Massive Ore Truck Hits The Ditch In Salcha On Icy Richardson, Dumping Its Load
Truck Turns On Its Side After Wiping Out On Icy Road Ore truck on its side near Salcha (Photo, Advocates For Safe Alaska Highways) 60 Ore T...
Truck Turns On Its Side After Wiping Out On Icy Road
60 Ore Trucks Travel Every Day – Each Way – Between Tetlin Gold Mines & Fort Knox Mill
The Route Is 247 Miles Long
On Friday, November 15th, 2024, a Black Gold two-trailer ore truck – one of at least 120 trucks going back and forth, day and night, between Tetlin and Fairbanks over the Alaska, Richardson and Steese Highways – hit a slippery, icy spot on the upper Richardson at Mile 302 near the little town of Salcha.
The truck flipped over on its side along the highway.
Black Gold, the trucking company, is an Alaskan firm that hauls gold ore between a new Canadian gold mine in Tetlin named Manh Choh, and the Kinross Fort Knox mill where it is processed. Kinross owns both the Tetlin mine and the Fairbanks mill, and is using the three highways to avoid having to build an on-site mill at the mine.
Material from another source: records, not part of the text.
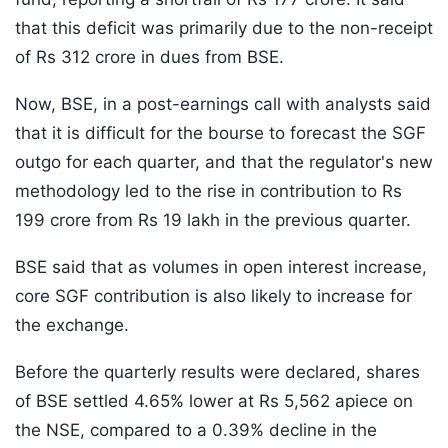
that this deficit was primarily due to the non-receipt
of Rs 312 crore in dues from BSE.
Now, BSE, in a post-earnings call with analysts said
that it is difficult for the bourse to forecast the SGF
outgo for each quarter, and that the regulator's new
methodology led to the rise in contribution to Rs
199 crore from Rs 19 lakh in the previous quarter.
BSE said that as volumes in open interest increase,
core SGF contribution is also likely to increase for
the exchange.
Before the quarterly results were declared, shares
of BSE settled 4.65% lower at Rs 5,562 apiece on
the NSE, compared to a 0.39% decline in the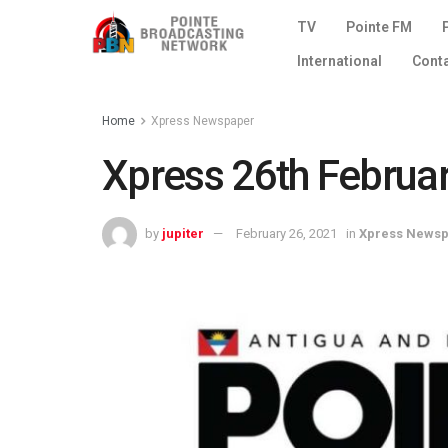
TV
Pointe FM
International
Cont
Home
Xpress Newspaper
Xpress 26th Februa
by
jupiter
February 26, 2021
in
Xpress News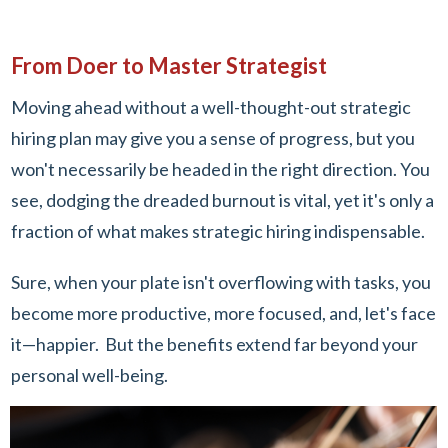
From Doer to Master Strategist
Moving ahead without a well-thought-out strategic
hiring plan may give you a sense of progress, but you
won't necessarily be headed in the right direction. You
see, dodging the dreaded burnout is vital, yet it's only a
fraction of what makes strategic hiring indispensable.
Sure, when your plate isn't overflowing with tasks, you
become more productive, more focused, and, let's face
it—happier. But the benefits extend far beyond your
personal well-being.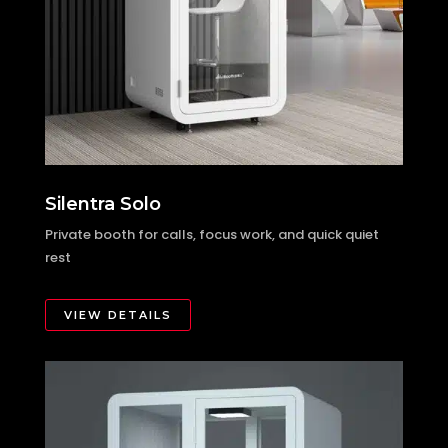
Silentra Solo
Private booth for calls, focus work, and quick quiet
rest
VIEW DETAILS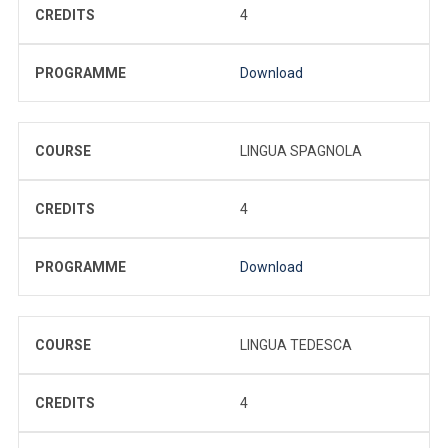
CREDITS
4
PROGRAMME
Download
COURSE
LINGUA SPAGNOLA
CREDITS
4
PROGRAMME
Download
COURSE
LINGUA TEDESCA
CREDITS
4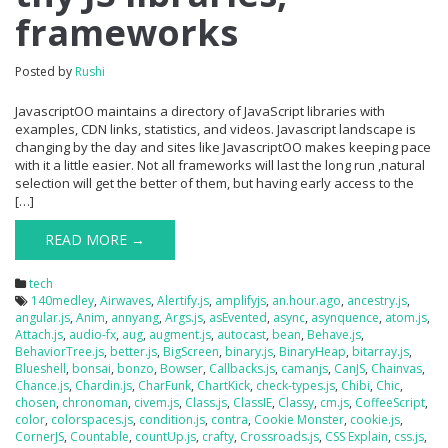
frameworks
Posted by
Rushi
JavascriptOO maintains a directory of JavaScript libraries with
examples, CDN links, statistics, and videos. Javascript landscape is
changing by the day and sites like JavascriptOO makes keeping pace
with it a little easier. Not all frameworks will last the long run ,natural
selection will get the better of them, but having early access to the
[…]
READ MORE →
tech
140medley
,
Airwaves
,
Alertify.js
,
amplifyjs
,
an.hour.ago
,
ancestry.js
,
angular.js
,
Anim
,
annyang
,
Args.js
,
asEvented
,
async
,
asynquence
,
atom.js
,
Attach.js
,
audio-fx
,
aug
,
augment.js
,
autocast
,
bean
,
Behave.js
,
BehaviorTree.js
,
better.js
,
BigScreen
,
binary.js
,
BinaryHeap
,
bitarray.js
,
Blueshell
,
bonsai
,
bonzo
,
Bowser
,
Callbacks.js
,
camanjs
,
CanJS
,
Chainvas
,
Chance.js
,
Chardin.js
,
CharFunk
,
ChartKick
,
check-types.js
,
Chibi
,
Chic
,
chosen
,
chronoman
,
civem.js
,
Class.js
,
ClassIE
,
Classy
,
cm.js
,
CoffeeScript
,
color
,
colorspaces.js
,
condition.js
,
contra
,
Cookie Monster
,
cookie.js
,
CornerJS
,
Countable
,
countUp.js
,
crafty
,
Crossroads.js
,
CSS Explain
,
css.js
,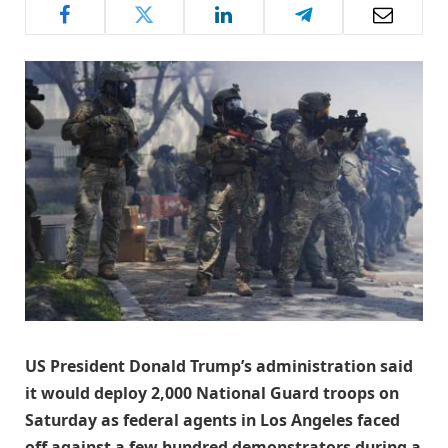
US President Donald Trump’s administration said
it would deploy 2,000 National Guard troops on
Saturday as federal agents in Los Angeles faced
off against a few hundred demonstrators during a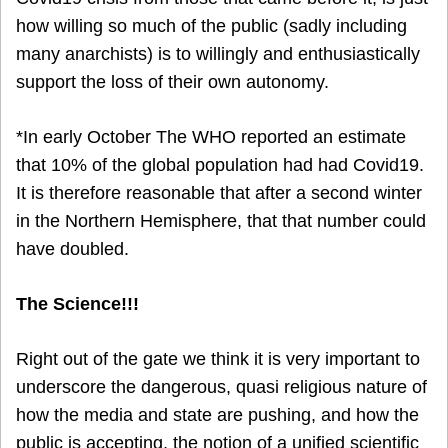
how willing so much of the public (sadly including
many anarchists) is to willingly and enthusiastically
support the loss of their own autonomy.
*In early October The WHO reported an estimate
that 10% of the global population had had Covid19.
It is therefore reasonable that after a second winter
in the Northern Hemisphere, that that number could
have doubled.
The Science!!!
Right out of the gate we think it is very important to
underscore the dangerous, quasi religious nature of
how the media and state are pushing, and how the
public is accepting, the notion of a unified scientific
The ore route is 247 miles long, over Alaskan public roads. Sixty trucks head north every day to the mill. And sixty trucks head back south to the open pit mine at the village, for another pickup.
The truck route is arduous. Some people have been worried that winter weather will compound the already complicated situation of 120 ore trucks on the roads at any one time.
In the Fairbanks area and along the rural route to the Canada border, for years there has been extensive Facebook chatter, back and forth, about the trucks and their impact on the highways. Some have supported the effort, and some have not.
When the truck went off the road it turned on its side, dumping its load. According to reports in the Fairbanks Daily News-Miner, the Troopers and Salcha Fire & Rescue came to the scene.
Since the accident, which did not apparently hurt anyone, the ore rock has been picked up off the side of the Richardson and the retrieved rocks continued on to the processing plant in Fairbanks, reports say.
A Black Gold ore truck's loaded weight is almost 83 tons and its length is 95 feet long.
In the Copper Valley, tanker trucks and semis running off the Glenn Highway between Glennallen and Anchorage are a common enough, though distressing, occurrence.